Estas son nuestras premisas de cría, nuestra forma de entender el Perro de Pastor Alemán.
Un buen Pastor Alemán debe poder trabajar, por lo que tiene que ser fuerte, ágil, obediente, equilibrado y siempre dispuesto a darlo todo por su dueño. Por ello pedimos a nuestros perros que desempeñen algún tipo de actividad que lleven todas sus capacidades al límite, no sólo adiestramiento deportivo, si no cualquier tipo de trabajo como salvamento, antidrogas, antiexplosivos, asistencia de personas necesitadas, perro de terapia, etc. por entender que es así como realmente se contemplan la resistencia y aptitud para el trabajo.

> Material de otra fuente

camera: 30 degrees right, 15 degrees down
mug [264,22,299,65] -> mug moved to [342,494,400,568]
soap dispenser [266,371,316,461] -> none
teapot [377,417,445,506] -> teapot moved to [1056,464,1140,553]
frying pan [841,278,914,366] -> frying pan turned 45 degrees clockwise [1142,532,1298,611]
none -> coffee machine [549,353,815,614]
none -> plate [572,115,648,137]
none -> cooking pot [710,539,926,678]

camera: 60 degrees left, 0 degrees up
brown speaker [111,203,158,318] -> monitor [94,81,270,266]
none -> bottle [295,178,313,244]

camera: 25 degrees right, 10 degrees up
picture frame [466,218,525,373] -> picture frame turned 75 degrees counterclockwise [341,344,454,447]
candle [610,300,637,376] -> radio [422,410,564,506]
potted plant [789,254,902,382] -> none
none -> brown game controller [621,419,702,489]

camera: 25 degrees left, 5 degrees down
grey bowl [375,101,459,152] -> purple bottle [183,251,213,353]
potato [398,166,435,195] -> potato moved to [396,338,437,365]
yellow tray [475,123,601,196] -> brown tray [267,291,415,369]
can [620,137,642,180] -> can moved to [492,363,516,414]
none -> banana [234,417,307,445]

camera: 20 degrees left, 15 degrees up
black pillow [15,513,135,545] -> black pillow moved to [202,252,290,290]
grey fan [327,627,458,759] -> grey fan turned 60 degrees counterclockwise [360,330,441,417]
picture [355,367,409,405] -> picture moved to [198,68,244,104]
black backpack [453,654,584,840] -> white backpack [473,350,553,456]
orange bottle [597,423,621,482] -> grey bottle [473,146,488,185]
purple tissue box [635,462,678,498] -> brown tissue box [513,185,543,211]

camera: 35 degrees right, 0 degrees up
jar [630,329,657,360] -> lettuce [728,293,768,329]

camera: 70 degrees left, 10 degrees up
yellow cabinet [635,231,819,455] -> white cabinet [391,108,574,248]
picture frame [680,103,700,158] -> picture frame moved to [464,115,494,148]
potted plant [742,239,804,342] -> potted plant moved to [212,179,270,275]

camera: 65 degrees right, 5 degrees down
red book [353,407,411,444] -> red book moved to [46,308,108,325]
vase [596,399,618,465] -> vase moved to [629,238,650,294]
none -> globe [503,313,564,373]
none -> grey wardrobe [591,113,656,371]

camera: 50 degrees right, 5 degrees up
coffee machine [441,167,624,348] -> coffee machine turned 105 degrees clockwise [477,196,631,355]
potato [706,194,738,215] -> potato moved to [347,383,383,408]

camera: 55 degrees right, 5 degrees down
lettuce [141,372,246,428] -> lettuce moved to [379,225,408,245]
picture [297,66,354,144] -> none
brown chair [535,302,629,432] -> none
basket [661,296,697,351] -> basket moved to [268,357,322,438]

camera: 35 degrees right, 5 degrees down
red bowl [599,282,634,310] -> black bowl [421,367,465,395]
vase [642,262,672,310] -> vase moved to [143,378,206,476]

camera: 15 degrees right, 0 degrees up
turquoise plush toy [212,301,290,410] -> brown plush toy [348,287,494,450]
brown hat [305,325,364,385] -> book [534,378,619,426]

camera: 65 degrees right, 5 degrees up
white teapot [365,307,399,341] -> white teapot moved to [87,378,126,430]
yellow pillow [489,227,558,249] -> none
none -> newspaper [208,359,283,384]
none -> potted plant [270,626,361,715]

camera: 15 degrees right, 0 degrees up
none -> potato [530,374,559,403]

Para lograrlo, debemos seleccionar un anatomía concreta, la cual estamos seguros de que se encuentra reflejada en su standard racial; y es por ello que seleccionamos nuestros reproductores de modo que se ajusten lo más posible a él y que además sean capaces de aplicar esa anatomía de la forma más certera en el tipo de trabajo que arriba explicábamos.
En resumen, buscamos cachorros con una anatomía funcional según su standard y que tengan un carácter polivalente que les haga aptos para multitud de tipos de adiestramiento.
¿Un buen Pastor Alemán es sólo eso? Evidentemente no, además deben tener una belleza típica de la raza, ya que no hay que olvidar que, después de todo, son Perros de Pastor Alemán.